Homesick Group exhibition curated by Peter Gorschlüter at "Touched" The 10th Liverpool Biennial

Many artists have transformed  temporarily museum’s rooms or commercial galley’s spaces into their “homes”. In these spaces they’ve lived for days, weeks and sometimes even months. The idea of seeing, assuming, accepting or transforming the “white cube” into a living space has many social, political and of course cultural implications. Most of these artist’s performances have shown the way the artist eat, sleep, read, write, socialize, etc. They have introduced in this way the everyday life of ‘the artist’ as somethings whether extraordinary significant, meaningful and inspiring or just plain boring. The visitor in most of the cases has been transformed into a witness but also often into a voyeur.

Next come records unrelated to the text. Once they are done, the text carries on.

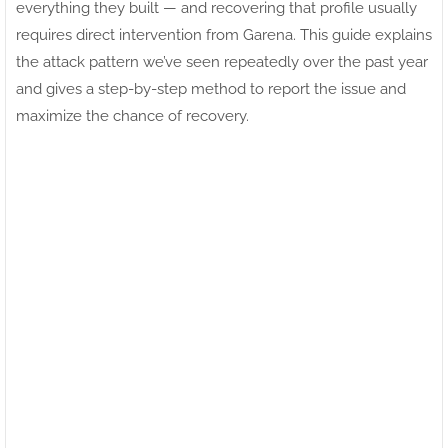
everything they built — and recovering that profile usually
requires direct intervention from Garena. This guide explains
the attack pattern we’ve seen repeatedly over the past year
and gives a step-by-step method to report the issue and
maximize the chance of recovery.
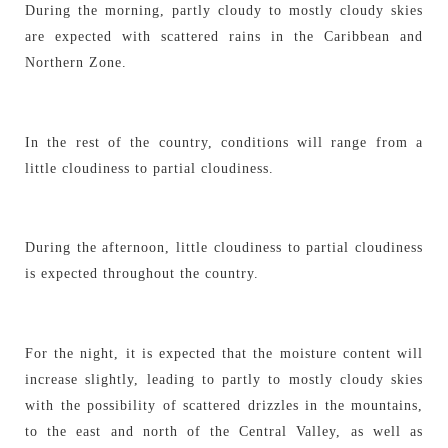
During the morning, partly cloudy to mostly cloudy skies
are expected with scattered rains in the Caribbean and
Northern Zone.
In the rest of the country, conditions will range from a
little cloudiness to partial cloudiness.
During the afternoon, little cloudiness to partial cloudiness
is expected throughout the country.
For the night, it is expected that the moisture content will
increase slightly, leading to partly to mostly cloudy skies
with the possibility of scattered drizzles in the mountains,
to the east and north of the Central Valley, as well as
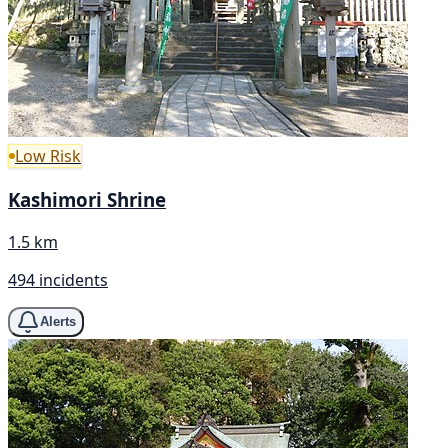
Low Risk
Kashimori Shrine
1.5 km
494 incidents
Alerts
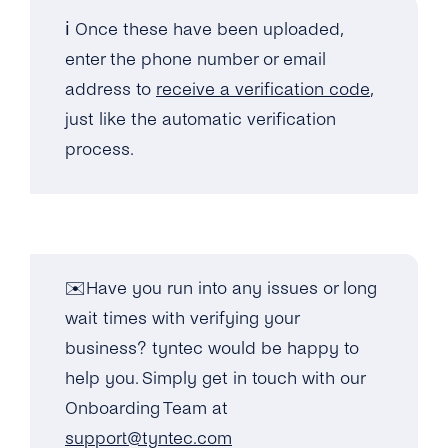
ℹ️ Once these have been uploaded,
enter the phone number or email
address to
receive a verification code
,
just like the automatic verification
process.
✉️Have you run into any issues or long
wait times with verifying your
business? tyntec would be happy to
help you. Simply get in touch with our
Onboarding Team at
support@tyntec.com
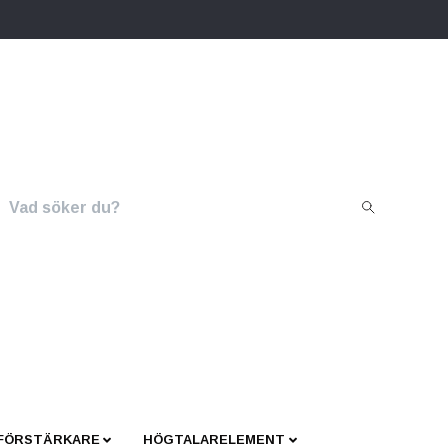
 FÖRSTÄRKARE
HÖGTALARELEMENT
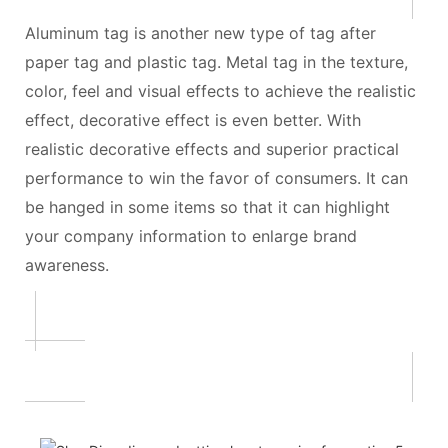
Aluminum tag is another new type of tag after
paper tag and plastic tag. Metal tag in the texture,
color, feel and visual effects to achieve the realistic
effect, decorative effect is even better. With
realistic decorative effects and superior practical
performance to win the favor of consumers. It can
be hanged in some items so that it can highlight
your company information to enlarge brand
awareness.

A recent visit to the DEUTSCHES HYGIENE-MUSEUM in Dresden recalled an “sleeping idea” I had many years ago while watching a picture of the “The Tomb-Death of the Hippie” (Paul Thek 1967). The “sleeping idea” it was very simple and it seems that while sleeping all these years it was growing in silence until it woke up while I was standing in front of a 1:1 sculptural arrangement made in the 20′s that illustrates a native amazonian family dressing all their typical costumes, standing in a little piece of land that had also some representative vegetation of the area that this family used to inhabited.

A house beside all we know about it is anything but a strange embodiment of our deepest and most ancient fears. Houses are permanent monuments to fear. Houses not only proof our physical fragility but also our need to have bigger, stronger and longer lasting bodies, bodies that we can whether rent or buy, that can be in blue or in white. But we know a house is not home. Home is an abstract and highly relative concept but home appears to me as the container of all the happiness that exist in our universe.

“The Tomb-Death of the Hippie” for some reasons made me write this sentence in my memory: “home is everywhere”. But at that time I have immediately contradicted this idea, opening the following question: -If home is everywhere then can I travel and live in many different places without ever looking back?, is that possible? The answer came to me years later looking at this “family” (sculptural arrangement at the DEUTSCHES HYGIENE-MUSEUM): -I was already homesick before leaving the place I have born.

Everything has a patina for instance the air, the light, a friend and of course home. This patina that comes together with every single particle and with every single moment it is impossible to remove, this patina always existed and always controlled our memories and played beautifully with our emotions. Home can be certainly everywhere we want it but for some reasons to touch again the first chair we have ever touched make us breath in a beautiful rhythm.